Reproduce word for word, from the entries below, the line with "3080 Olcott St", the line with "When a restoration", and every line between them, and nothing more.

====== Exercise inputs

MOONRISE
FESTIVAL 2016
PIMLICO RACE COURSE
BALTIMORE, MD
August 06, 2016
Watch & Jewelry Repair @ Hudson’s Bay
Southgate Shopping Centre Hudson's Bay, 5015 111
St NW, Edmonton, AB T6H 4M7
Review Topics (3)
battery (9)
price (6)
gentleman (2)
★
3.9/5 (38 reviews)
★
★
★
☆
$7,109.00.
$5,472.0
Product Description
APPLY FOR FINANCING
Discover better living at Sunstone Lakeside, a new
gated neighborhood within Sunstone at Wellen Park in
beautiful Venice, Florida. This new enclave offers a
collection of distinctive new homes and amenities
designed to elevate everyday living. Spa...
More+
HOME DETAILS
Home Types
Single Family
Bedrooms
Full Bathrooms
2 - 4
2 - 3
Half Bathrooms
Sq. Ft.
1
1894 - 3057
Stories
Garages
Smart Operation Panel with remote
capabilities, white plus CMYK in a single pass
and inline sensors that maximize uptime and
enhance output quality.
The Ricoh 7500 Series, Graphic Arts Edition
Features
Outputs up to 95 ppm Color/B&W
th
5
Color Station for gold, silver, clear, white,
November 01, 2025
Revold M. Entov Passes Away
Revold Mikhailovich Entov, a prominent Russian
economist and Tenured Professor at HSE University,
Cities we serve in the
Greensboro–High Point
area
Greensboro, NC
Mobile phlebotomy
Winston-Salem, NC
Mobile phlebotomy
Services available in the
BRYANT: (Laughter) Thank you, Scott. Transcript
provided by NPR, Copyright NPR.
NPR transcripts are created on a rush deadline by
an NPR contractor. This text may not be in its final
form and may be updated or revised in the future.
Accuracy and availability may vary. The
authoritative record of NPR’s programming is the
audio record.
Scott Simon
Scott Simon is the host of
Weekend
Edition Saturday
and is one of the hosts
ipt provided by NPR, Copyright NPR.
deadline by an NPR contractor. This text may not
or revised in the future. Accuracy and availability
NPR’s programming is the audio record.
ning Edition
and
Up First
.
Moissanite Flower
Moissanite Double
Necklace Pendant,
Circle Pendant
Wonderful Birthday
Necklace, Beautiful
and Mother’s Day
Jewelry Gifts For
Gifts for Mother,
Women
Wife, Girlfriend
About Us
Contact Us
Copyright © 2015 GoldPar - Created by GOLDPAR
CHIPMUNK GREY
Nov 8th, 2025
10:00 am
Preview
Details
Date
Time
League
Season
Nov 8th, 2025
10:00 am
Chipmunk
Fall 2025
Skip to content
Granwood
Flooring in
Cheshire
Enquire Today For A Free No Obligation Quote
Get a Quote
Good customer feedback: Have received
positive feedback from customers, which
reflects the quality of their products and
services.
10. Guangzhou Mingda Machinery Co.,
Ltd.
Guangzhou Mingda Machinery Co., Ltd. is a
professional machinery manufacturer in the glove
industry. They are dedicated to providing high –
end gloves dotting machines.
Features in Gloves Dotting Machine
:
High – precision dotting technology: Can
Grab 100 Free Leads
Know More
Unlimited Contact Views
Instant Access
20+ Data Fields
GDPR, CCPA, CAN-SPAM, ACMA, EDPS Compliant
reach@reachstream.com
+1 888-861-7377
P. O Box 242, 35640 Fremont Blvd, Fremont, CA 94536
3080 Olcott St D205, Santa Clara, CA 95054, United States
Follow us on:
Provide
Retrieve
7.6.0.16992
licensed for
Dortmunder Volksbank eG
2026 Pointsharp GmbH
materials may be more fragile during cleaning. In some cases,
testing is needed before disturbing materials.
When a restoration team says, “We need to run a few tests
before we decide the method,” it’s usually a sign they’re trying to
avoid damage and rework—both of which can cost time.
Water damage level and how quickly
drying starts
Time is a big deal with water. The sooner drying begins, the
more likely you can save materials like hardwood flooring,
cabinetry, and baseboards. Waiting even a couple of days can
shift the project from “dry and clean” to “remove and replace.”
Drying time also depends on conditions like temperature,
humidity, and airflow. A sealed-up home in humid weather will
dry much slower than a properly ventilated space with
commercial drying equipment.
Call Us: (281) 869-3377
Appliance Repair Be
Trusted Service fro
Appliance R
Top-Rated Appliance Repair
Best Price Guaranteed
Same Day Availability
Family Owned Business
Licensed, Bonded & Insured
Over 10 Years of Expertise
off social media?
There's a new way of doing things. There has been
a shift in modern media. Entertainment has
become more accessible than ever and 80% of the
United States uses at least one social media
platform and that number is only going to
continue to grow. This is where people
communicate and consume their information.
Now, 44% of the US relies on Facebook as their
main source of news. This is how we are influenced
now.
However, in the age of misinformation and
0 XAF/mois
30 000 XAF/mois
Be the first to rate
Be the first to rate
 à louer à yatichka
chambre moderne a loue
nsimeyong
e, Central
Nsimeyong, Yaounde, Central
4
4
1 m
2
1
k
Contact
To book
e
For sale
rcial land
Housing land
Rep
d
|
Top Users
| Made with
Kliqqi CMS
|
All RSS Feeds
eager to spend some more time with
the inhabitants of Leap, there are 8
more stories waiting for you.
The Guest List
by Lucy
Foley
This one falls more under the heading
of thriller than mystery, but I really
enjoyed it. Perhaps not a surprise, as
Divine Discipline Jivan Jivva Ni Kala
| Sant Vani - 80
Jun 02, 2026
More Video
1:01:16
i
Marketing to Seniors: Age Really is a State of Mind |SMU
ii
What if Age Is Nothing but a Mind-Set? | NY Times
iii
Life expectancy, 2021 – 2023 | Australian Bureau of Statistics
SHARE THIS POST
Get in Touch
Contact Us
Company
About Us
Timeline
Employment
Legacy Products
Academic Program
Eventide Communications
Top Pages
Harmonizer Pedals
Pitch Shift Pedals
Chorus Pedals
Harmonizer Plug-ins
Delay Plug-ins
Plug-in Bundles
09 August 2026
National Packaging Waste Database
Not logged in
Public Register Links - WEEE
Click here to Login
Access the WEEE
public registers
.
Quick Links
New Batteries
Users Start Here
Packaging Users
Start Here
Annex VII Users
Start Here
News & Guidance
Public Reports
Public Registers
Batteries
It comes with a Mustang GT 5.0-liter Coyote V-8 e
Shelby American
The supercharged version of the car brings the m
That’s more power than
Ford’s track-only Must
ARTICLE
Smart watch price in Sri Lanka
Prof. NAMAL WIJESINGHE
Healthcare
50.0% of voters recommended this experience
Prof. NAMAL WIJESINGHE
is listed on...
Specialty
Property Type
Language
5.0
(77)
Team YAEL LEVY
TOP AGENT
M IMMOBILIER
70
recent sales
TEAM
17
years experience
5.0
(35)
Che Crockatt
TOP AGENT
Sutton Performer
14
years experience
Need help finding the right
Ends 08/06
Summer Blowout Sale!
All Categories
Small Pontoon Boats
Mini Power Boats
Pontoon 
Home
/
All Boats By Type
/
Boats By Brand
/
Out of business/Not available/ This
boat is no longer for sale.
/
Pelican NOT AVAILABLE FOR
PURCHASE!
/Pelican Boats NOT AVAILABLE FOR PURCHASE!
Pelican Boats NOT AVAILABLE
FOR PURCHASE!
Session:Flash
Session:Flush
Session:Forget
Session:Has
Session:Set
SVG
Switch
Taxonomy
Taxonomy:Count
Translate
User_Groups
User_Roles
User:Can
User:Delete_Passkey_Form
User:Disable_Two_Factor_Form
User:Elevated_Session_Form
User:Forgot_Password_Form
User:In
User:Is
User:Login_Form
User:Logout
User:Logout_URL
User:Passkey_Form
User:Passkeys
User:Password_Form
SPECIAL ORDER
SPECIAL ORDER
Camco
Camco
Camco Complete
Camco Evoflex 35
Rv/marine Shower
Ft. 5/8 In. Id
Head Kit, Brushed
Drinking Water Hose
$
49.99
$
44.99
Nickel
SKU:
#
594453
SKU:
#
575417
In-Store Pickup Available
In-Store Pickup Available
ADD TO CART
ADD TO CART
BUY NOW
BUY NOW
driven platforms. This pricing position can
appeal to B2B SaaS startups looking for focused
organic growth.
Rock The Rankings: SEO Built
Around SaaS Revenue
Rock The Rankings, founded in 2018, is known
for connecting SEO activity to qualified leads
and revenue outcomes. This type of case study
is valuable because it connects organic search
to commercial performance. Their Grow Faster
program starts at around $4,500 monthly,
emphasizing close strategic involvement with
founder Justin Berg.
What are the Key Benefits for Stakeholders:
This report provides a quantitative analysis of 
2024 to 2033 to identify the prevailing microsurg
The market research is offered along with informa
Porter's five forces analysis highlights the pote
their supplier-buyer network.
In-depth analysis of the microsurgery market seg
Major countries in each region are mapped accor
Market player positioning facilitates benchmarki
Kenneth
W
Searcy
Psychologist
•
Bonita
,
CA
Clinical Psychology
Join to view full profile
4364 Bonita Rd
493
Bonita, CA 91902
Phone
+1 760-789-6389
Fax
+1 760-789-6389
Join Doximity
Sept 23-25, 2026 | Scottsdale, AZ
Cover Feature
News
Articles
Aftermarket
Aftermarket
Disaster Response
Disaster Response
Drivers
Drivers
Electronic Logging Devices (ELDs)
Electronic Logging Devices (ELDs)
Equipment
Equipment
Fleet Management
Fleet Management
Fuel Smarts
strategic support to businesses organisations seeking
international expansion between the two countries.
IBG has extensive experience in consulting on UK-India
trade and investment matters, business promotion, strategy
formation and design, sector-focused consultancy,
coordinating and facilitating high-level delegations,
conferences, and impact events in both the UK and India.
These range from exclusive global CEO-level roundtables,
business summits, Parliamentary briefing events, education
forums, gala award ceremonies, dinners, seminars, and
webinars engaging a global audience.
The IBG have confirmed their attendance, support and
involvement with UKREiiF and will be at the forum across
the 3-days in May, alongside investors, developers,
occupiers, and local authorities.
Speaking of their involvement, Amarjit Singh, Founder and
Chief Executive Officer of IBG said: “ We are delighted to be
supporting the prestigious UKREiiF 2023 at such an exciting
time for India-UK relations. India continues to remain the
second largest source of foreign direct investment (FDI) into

============

**Exercise output:**
3080 Olcott St D205, Santa Clara, CA 95054, United States
Follow us on:
Provide
Retrieve
7.6.0.16992
licensed for
Dortmunder Volksbank eG
2026 Pointsharp GmbH
materials may be more fragile during cleaning. In some cases,
testing is needed before disturbing materials.
When a restoration team says, “We need to run a few tests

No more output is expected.